Who knew that the outcome of his entire reign would come down to one defining moment?

Rehoboam came to the throne upon the death of his father Solomon.  As told in I Kings 12, the people of Israel approach him with a demand: “Your father put a heavy yoke on us, but now lighten the harsh labor and the heavy yoke he put on us, and we will serve you.”

Is the crowd raising a legitimate complaint?  Apparently so.  Solomon had worked his own people like slaves.  Resentment is still festering. 

So this is Rehoboam’s opportunity to define his approach to leadership.  What kind of ruler will the new king choose to be? 

His first move is to stall for more time:  “Go away for three days and then come back to me.”  The king decides to consult the elders who had faithfully served his father. “How would you advise me to answer these people?”  You get the feeling these elders are thrilled to be asked.  “If today you will be a servant to these people and serve them and give them a favorable answer, they will always be your servants.”

Note that the word “servant” appears twice in their counsel.  You be aservant to them, and they will be servants to you

That’s the essence of servant leadership.  Jesus was modeling it when he said, “The Son of Man did not come to be served, but to serve, and to give his life as a ransom for many” (Mark 10:45).

Given the choice, we’d all love to be managed by a servant leader. 

A servant leader pays close attention to what we need; intentionally invests in our personal development; credits us when our new ideas move things forward; honors us with public thanks and a generous share of the rewards.  Servant leadership isn’t a means of manipulating people – being good to others so they will be good to us in return.  A servant leader’s bottom line is to serve people for their own sake.  The elders of Israel know that if these civilians are treated well, they will almost certainly choose to be loyal subjects. 

But Rehoboam flunks Servant Leadership 101.  He chooses to consult with “the young men who had grown up with him and were serving him. ‘What is your advice?  How should we answer these people?’”

Who exactly are these guys?  They appear to be Rehoboam’s frat brothers.  They are his entourage, the young men who haven’t yet had to get a real job, because their job has always been to ensure that Solomon’s number one son feels great about himself.  They are his Yes Men. 

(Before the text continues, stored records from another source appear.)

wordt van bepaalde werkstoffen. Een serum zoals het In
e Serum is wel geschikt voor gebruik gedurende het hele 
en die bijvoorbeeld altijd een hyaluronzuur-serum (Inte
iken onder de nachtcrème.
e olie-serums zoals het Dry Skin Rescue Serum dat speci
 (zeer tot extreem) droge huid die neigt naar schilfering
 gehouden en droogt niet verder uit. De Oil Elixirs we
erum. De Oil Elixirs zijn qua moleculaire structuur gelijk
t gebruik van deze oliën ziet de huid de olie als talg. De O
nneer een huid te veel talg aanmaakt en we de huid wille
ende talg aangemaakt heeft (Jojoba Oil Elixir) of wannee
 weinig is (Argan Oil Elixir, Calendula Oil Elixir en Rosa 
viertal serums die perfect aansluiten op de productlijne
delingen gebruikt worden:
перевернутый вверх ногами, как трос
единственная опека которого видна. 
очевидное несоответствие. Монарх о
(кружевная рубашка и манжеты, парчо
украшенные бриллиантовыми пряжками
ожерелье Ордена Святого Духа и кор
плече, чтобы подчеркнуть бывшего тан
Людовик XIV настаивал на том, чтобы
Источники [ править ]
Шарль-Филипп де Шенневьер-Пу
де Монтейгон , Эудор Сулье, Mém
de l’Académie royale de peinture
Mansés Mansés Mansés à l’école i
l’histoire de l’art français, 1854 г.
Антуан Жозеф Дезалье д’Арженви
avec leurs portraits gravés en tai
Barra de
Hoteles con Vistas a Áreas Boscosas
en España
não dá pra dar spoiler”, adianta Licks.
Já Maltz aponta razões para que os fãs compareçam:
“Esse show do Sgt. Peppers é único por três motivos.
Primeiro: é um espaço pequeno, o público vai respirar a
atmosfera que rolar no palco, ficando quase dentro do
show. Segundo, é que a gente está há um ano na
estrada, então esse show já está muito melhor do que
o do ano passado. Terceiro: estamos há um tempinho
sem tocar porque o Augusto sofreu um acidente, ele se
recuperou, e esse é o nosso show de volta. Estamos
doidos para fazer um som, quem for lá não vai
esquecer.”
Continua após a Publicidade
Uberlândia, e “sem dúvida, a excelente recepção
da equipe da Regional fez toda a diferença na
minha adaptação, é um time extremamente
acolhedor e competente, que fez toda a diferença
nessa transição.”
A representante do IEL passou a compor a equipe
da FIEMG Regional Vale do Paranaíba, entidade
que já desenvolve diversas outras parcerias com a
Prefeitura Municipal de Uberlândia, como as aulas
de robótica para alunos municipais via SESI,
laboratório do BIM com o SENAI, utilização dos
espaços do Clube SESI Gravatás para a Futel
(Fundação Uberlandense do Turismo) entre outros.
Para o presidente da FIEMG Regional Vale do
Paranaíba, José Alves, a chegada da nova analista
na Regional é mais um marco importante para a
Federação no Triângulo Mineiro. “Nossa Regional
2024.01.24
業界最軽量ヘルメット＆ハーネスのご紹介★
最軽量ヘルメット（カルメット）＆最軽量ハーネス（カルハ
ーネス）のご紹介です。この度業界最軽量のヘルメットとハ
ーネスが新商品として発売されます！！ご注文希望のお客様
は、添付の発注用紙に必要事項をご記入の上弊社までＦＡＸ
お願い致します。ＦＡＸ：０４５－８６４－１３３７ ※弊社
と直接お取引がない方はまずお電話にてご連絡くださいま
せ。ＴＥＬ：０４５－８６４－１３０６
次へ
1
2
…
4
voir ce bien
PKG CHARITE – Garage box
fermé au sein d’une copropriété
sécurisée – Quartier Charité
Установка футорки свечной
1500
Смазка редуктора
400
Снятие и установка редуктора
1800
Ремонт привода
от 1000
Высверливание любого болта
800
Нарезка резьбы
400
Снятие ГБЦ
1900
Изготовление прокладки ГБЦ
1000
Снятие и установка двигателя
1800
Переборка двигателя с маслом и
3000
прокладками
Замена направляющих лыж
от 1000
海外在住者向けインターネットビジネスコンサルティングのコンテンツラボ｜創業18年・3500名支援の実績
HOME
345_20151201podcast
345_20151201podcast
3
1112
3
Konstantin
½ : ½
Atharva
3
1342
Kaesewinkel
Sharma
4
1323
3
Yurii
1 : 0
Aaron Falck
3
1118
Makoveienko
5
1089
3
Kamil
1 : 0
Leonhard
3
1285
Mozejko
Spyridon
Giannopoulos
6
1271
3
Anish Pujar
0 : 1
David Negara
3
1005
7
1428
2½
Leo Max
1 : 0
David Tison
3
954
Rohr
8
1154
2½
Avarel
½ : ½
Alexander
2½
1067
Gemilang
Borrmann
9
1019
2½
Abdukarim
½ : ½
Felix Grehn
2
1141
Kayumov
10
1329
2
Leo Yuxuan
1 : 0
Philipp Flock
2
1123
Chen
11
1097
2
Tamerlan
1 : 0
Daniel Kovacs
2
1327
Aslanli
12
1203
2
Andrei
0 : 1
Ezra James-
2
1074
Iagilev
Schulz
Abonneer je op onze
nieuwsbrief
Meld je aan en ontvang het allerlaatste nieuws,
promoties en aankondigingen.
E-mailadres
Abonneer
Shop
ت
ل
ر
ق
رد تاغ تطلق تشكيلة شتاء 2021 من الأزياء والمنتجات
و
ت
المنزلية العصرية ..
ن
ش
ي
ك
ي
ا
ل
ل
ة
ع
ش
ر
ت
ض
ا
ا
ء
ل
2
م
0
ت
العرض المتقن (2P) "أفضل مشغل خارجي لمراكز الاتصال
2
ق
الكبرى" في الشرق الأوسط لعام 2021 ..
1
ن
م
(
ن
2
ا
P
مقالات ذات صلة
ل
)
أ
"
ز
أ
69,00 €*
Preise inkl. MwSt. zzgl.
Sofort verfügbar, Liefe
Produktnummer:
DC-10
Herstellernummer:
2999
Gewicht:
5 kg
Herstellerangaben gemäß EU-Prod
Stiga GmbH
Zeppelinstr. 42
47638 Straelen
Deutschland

They answer, “Tell these people who have said to you, ‘Your father put a heavy yoke on us, but make our yoke lighter’ – tell them, ‘My little finger is thicker than my father’s waist.  My father laid on you a heavy yoke; I will make it even heavier.”

Now, that’s how to throw your weight around.  If they don’t like it you just tell them, “Keep up that crying and I’ll give you something to really cry about.”

Rehoboam the immature leader concludes, “It’s good to be the king.”  He chooses not to serve the people.  And the nation of Israel comes undone, tragically cleaving into rival kingdoms that will never reconcile.

Our defining moments can be more redemptive.  We can be servant parents.  Servant neighbors.  Servant co-workers. 

If you’ve ever wondered how you might make a positive difference over the course of the next 24 hours, choosing to serve the people you meet today is a splendid place to start.